Bigger malls have always cannibalized their lesser neighbors but the shift to internet shopping is fundamentally rewiring retail, he says. “It has hollowed out these spaces in the same way that these spaces hollowed out downtown retailing in the 1960s, 70 and 80s. The cycle is running its course once again.”

That shift is likely to have a profound impact on the US economy. The retail industry is the largest private employer in the US, according to a study conducted by PricewaterhouseCoopers for the National Retail Federation, supporting some 42m jobs directly and indirectly.

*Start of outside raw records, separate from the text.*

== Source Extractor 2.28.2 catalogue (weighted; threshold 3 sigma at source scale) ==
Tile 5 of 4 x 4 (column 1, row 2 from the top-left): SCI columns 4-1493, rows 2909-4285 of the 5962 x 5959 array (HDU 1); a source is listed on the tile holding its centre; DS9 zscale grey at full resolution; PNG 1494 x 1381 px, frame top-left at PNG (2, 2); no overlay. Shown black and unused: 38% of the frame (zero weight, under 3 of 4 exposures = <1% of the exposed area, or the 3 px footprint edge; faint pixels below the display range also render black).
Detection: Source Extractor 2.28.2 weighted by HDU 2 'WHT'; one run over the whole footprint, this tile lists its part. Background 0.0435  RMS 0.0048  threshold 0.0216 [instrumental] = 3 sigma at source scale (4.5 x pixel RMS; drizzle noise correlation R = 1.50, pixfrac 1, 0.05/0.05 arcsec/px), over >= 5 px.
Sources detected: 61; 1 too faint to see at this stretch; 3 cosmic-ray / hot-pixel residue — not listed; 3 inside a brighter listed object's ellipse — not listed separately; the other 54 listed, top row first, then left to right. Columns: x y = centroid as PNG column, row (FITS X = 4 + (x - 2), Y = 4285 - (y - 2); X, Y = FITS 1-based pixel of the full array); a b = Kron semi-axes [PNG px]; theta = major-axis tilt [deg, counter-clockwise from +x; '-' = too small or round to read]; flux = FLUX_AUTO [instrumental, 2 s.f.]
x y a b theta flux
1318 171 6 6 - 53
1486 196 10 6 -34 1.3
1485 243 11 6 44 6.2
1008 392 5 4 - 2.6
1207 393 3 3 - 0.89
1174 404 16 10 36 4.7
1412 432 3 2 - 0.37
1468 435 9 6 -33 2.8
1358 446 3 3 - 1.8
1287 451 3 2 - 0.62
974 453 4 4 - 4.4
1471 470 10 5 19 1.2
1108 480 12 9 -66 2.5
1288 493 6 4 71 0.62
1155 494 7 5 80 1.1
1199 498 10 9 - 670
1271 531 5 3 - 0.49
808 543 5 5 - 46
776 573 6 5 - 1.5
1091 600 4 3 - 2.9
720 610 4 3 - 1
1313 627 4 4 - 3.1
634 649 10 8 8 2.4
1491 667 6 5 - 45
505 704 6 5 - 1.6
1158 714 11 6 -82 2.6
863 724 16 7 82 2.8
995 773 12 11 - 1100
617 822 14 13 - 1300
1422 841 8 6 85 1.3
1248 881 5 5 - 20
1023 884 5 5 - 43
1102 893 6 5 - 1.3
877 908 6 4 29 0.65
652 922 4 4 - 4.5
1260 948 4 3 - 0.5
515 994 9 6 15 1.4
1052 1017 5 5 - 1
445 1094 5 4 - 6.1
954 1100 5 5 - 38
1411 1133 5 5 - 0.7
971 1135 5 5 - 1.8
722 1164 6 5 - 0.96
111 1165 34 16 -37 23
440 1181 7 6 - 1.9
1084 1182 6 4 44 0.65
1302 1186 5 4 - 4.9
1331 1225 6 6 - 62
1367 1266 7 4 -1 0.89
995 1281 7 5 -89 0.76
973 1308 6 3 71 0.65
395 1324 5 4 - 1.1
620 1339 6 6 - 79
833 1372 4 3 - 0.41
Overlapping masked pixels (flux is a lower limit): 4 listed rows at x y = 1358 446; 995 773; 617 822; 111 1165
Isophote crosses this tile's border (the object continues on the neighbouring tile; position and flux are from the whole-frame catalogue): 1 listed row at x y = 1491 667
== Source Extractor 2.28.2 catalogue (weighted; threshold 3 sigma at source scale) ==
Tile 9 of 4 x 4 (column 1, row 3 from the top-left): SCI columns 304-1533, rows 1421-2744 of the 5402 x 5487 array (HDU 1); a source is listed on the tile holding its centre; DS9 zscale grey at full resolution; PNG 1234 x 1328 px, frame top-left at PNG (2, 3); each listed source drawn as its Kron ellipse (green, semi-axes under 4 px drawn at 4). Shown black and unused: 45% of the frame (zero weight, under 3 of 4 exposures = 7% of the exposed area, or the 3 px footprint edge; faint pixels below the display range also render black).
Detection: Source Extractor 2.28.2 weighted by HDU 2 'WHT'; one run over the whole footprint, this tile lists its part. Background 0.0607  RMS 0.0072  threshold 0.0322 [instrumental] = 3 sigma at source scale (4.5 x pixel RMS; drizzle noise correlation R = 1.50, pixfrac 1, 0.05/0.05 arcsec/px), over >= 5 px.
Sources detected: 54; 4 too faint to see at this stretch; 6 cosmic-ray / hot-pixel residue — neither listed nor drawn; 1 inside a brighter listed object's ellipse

The death of America’s malls may not affect cities in the same way that their birth did, destroying many of the country’s downtowns. But the shift from brick-and-mortar stores is already reshaping the employment market. Just as Macy’s, Sears and co used to anchor US malls, retail employment has been a solid anchor for the jobs market, generating on average 200,000 jobs per year in the 2014-6 period. The retail industry has lost an average of 9,000 jobs a month this year, according to the Bureau of Labour Statistics, compared with average monthly job gains of 17,000 last year. In a recent report analysing the data for January to May, Robin Brooks, chief economist of the International Institute of Finance, said the sector was on course to lose 110,000 jobs on an annualized basis.

Coal mining, an industry championed by president Donald Trump, employs about 80,000 people. Perhaps he should be campaigning for mall workers.

America will probably never lose its appetite for shopping: “There is no shortage of customers. Human beings have retained the gene that means that we need to acquire things we don’t really need,” says Cohen.

Years from now the Mall of America will still be standing, but the future of the malls of America looks far less certain.